Throughout this year we have been remembering Venerable Ajahn Chah as 2018 marks the hundredth year since his birth. In January at Wat Nong Pa Pong there was a larger than usual gathering of around several thousand Sangha and laypeople. On account of Venerable Ajahn Chah's world-wide popularity, many different countries were represented at that gathering – so this year there were regular talks in English. Even though the gathering was large, it was peaceful and friendly; and there was plenty of food for all – a testimony to the generosity of the Thai people as well as those from the international community. Then, back at Cittaviveka we regularly offered readings from Venerable Ajahn Chah's simple yet profound teachings throughout the Winter Retreat.
The annual Thord Pah Pa gathering at Cittaviveka happened to coincide with Venerable Ajahn Chah's hundredth birthday on June 17th; it was coincidentally also Father's Day. We all gathered at the Bodhinyana Stupa, which contains Venerable Ajahn Chah's ashes, to express our respects and gratitude for his teaching and example. On this occasion, we were honoured to have the presence of Venerable Ajahn Sucitto, as well as of Venerable Ajahn Kalyano from Buddha Bodhivana monastery in Melbourne. A generous donor also sponsored six books of Venerable Ajahn Chah's teachings to be distributed at our various monasteries on this special day.
For the male community the Vassa will begin with ten bhikkhus, a samanera and four anagarikas. However, on September 1st Anagarika Alejandro and Anagarika Richard will become samaneras, and later in the month, on September 27th, Samanera Gāravo will be taking Upasampadā to become a bhikkhu. With regard to the female community, Sister Ajahn Cittapala and two anagarikās will be in residence at the Rocana Vihara for the Vassa. Sister will be offering regular Dhamma Talks and the dates for these and Dana days are posted on the website and monastery notice board. We are also pleased to announce that Sister Ajahn Cittapala will be in residence at Rocana Vihara for the foreseeable future. During the Vassa, the community make the determination to stay in the same monastery for the three months, this then becomes a highly suitable time for in-depth study of our Vinaya discipline.
This year we will begin the ‘Vihara project’ – that is to rebuild the existing makeshift ablutions and bowl-washing area, and to create a meeting room for the monks and a day room for the forest dwellers on retreat. This will allow the downstairs of the house to be used by the increasing number of guests and visitors to the monastery. The bowl-washing area is scheduled to start in September, and the second phase of the project will continue as funds are donated. The expected completion of these facilities next year will coincide with the fortieth anniversary of the founding of the monastery. Information about the project is on the monastery website under the heading ‘Support’ and click on ‘Vihara’. A report on the Cittaviveka Finances is also on the website under ‘Support’.

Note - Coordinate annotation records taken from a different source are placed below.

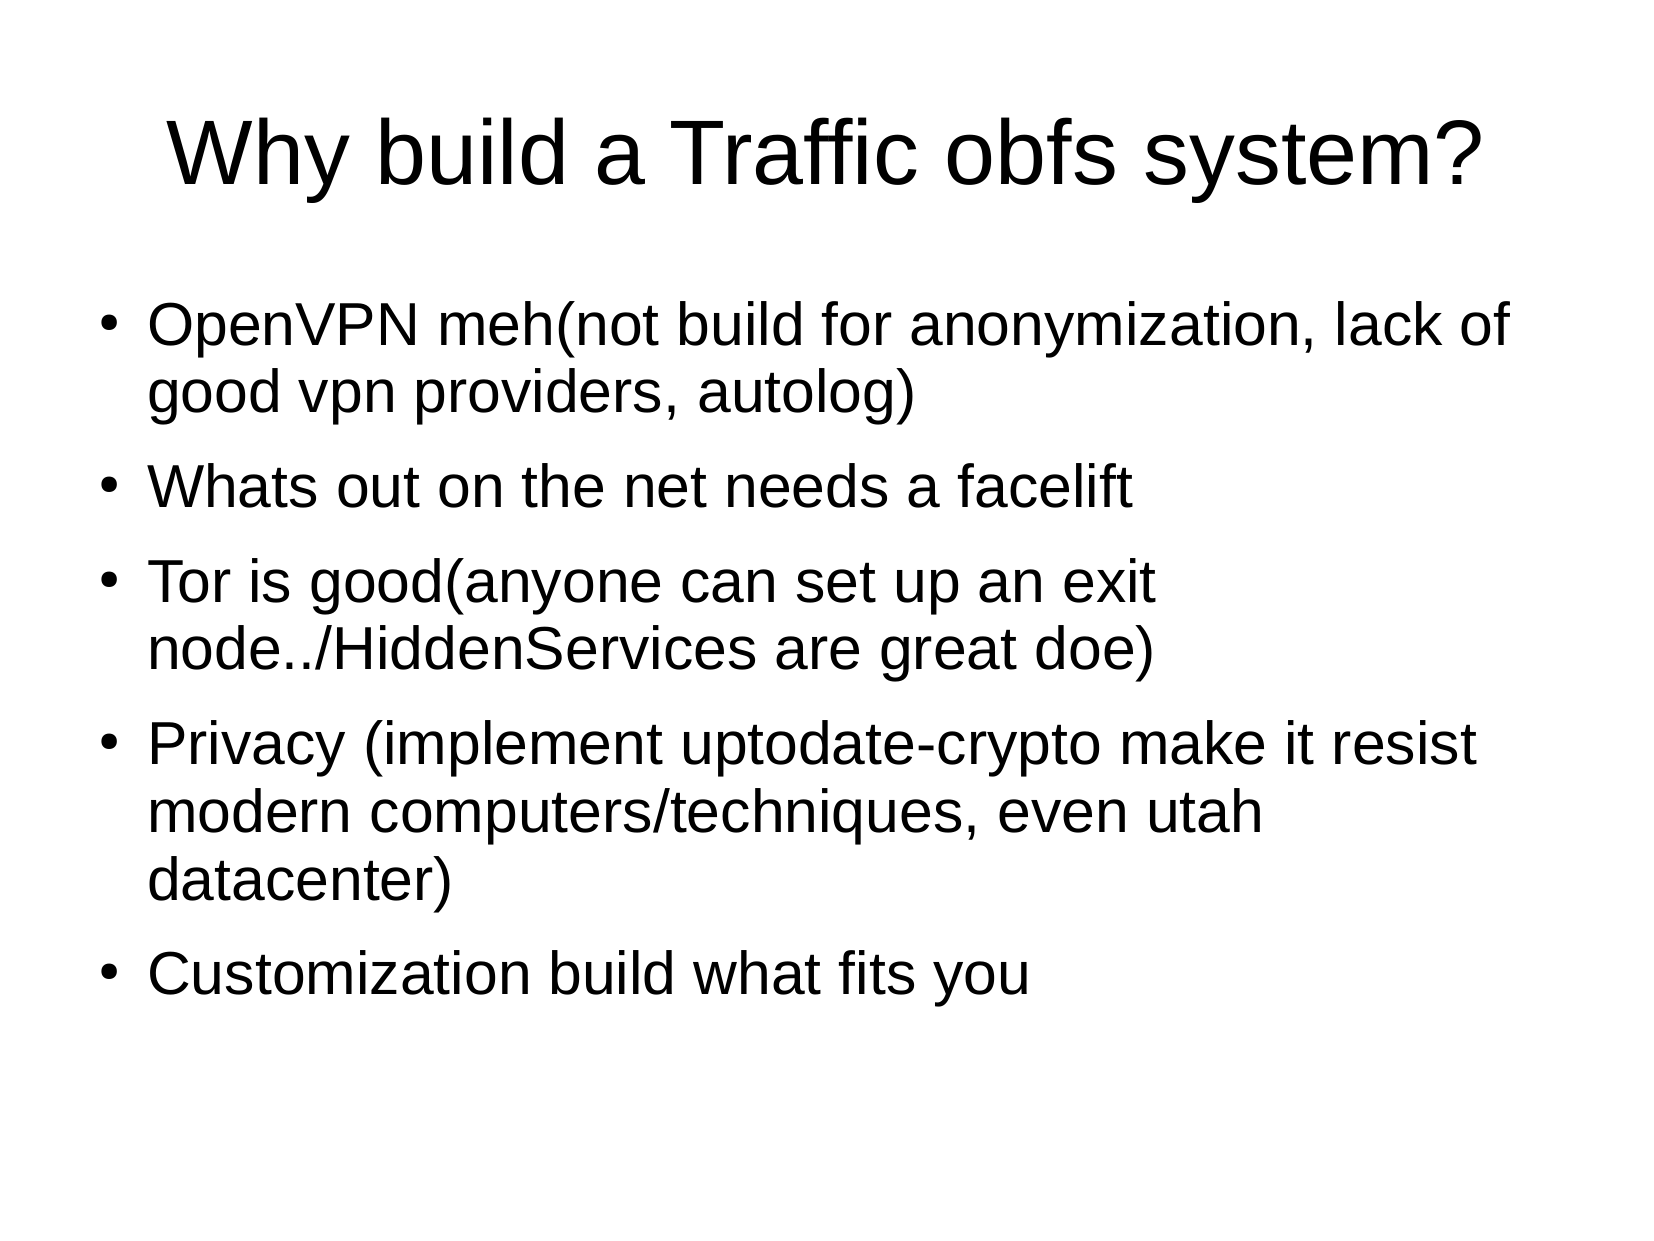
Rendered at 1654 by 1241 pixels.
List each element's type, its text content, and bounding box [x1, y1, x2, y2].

title Why build a Traffic obfs system? [82, 49, 1571, 257]
list OpenVPN meh(not build for anonymization, lack of good vpn providers, autolog) Whats out on the net needs a facelift Tor is good(anyone can set up an exit node../HiddenServices are great doe) Privacy (implement uptodate-crypto make it resist modern computers/techniques, even utah datacenter) Customization build what fits you [82, 290, 1571, 1010]
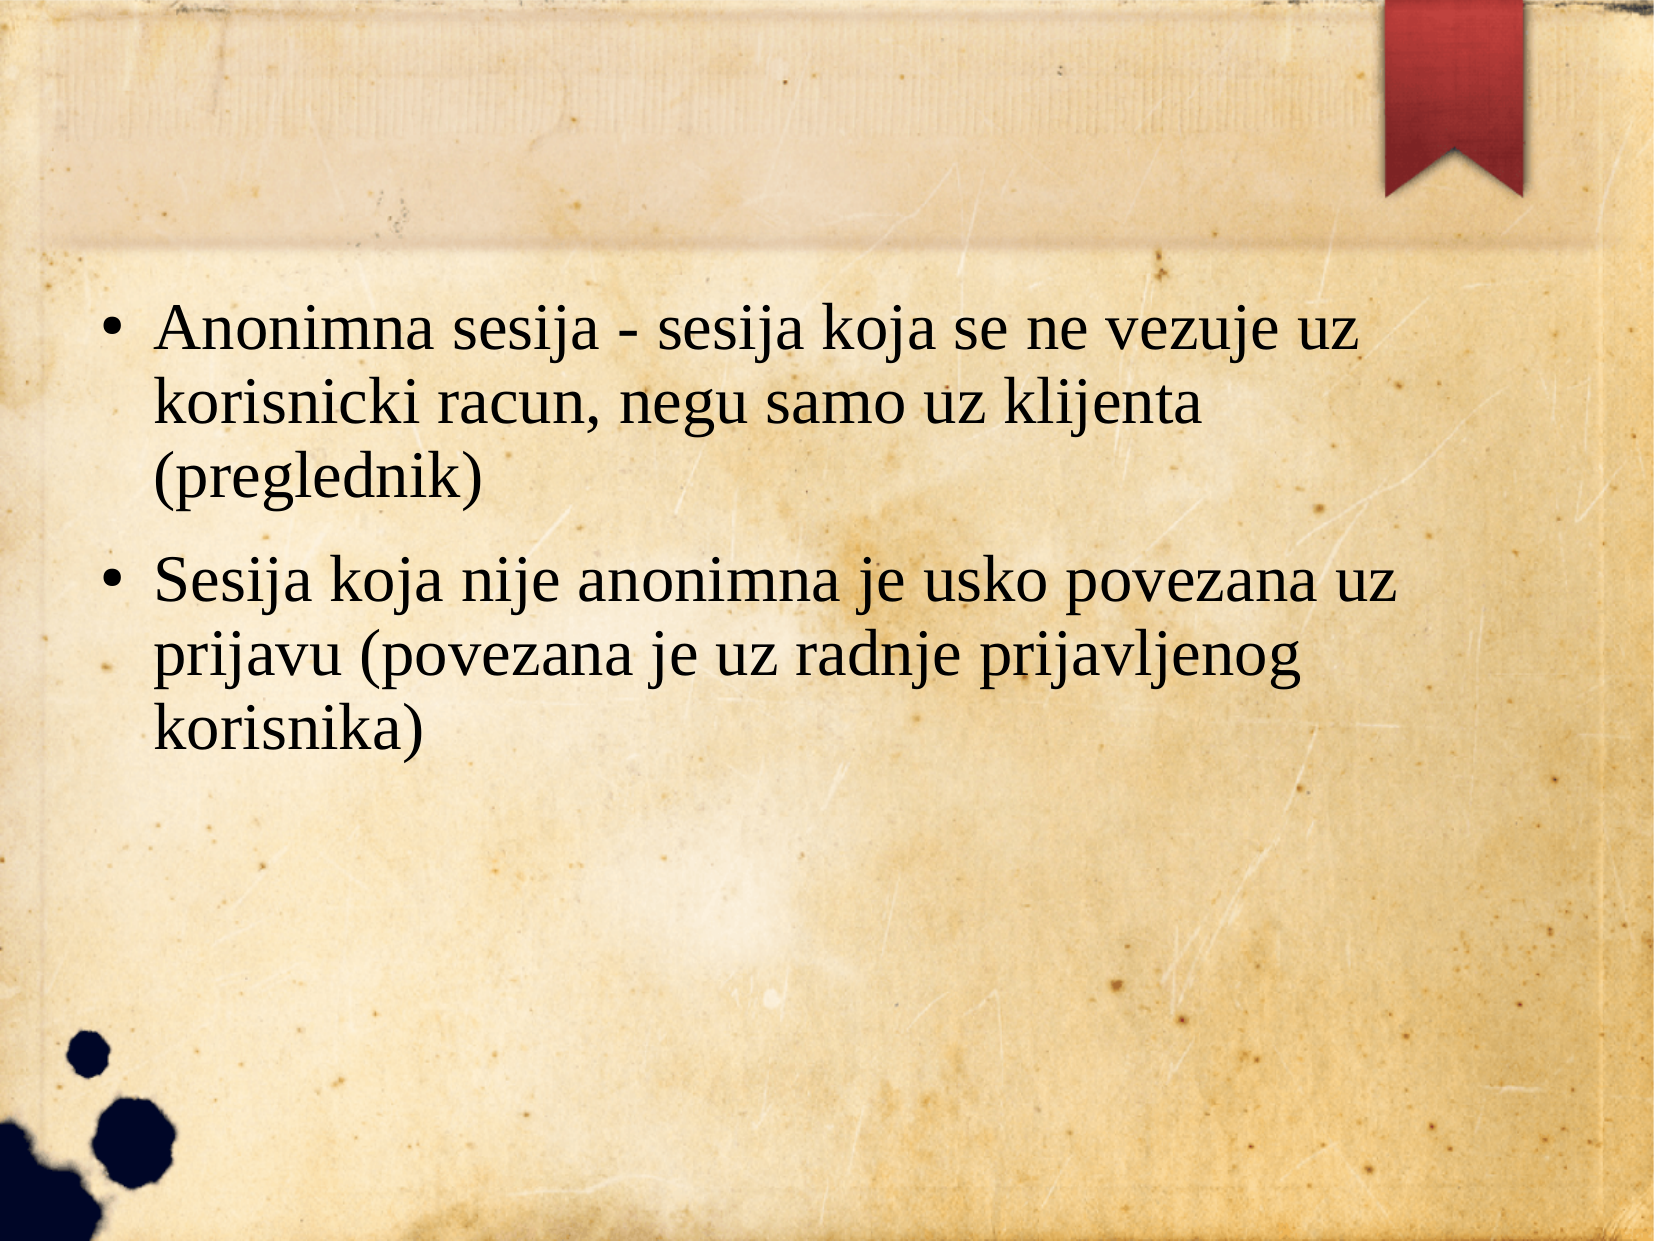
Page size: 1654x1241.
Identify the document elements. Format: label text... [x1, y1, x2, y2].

picture [0, 0, 1654, 1241]
list Anonimna sesija - sesija koja se ne vezuje uz korisnicki racun, negu samo uz klijenta (preglednik) Sesija koja nije anonimna je usko povezana uz prijavu (povezana je uz radnje prijavljenog korisnika) [82, 290, 1538, 1010]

Another project that will need to be undertaken in the next few years concerns the Hammer Wood where repair of the leaks in the dam and the dredging of the lake need to be accomplished. We do not wish our beautiful lake to become a bog! At present our Forest and Maintenance team are investigating how to undertake this work and also what it will cost.

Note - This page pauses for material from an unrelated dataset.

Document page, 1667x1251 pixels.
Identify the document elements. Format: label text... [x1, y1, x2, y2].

Last May we were pleasantly surprised to receive a well-wishing letter from the Prime Minister Theresa May wishing us a Happy Vesak and expressing appreciation for the Buddha's teachings and the contribution Buddhist communities are making to improve our society. I am mentioning this not because I think people should vote Conservative but because it is pleasing to know that the Buddha and his teachings are being acknowledged as something of value in government circles.
There are the usual comings and goings in the monastery. Ajahn Sucitto is away in America until December, and Ven. Kondañño, Ven Aruno and Samanera Jayadhammo have gone away for indefinite periods. After 18 months serving at Aloka cottage our hard-working and thoughtful women’s guest assistant, Fiona, is moving on this month. The Cittaviveka Sangha is most appreciative of all their contributions to life at Cittaviveka.
Venerable Ajahn Chah was known to often make the statement 'not certain’ – in Thai ‘mai naehr' – to encourage us to reflect on the changing and uncertain nature of life. The aim of this was to lessen the tendency we have to cling to things being a certain way. In monastic life it is a teaching we have to take to heart if we wish to be more at peace and less anxious about the comings and goings in the community. Can we be less anxious about the political uncertainties of our time? Even when making plans do we reflect that there is always an element of 'not certain'? For instance, on one occasion I was travelling to the monastery from Manchester. I arrived at Waterloo station to discover trains were delayed for an hour due to signalling problems. It was a bit disappointing but I could accept the situation without getting upset or blaming anybody; I could just patiently wait. While I was stood waiting on the station a well-dressed man with a briefcase came up to me looking quite distressed and said: ‘You might be at peace with this, but I want to wring somebody's neck!’
So there is suffering and blame whenever we expect things to go according to our wishes and don’t reflect on the 'not certain' nature of life. But if we take the words of our teachers to heart we can more peacefully adapt to the unexpected.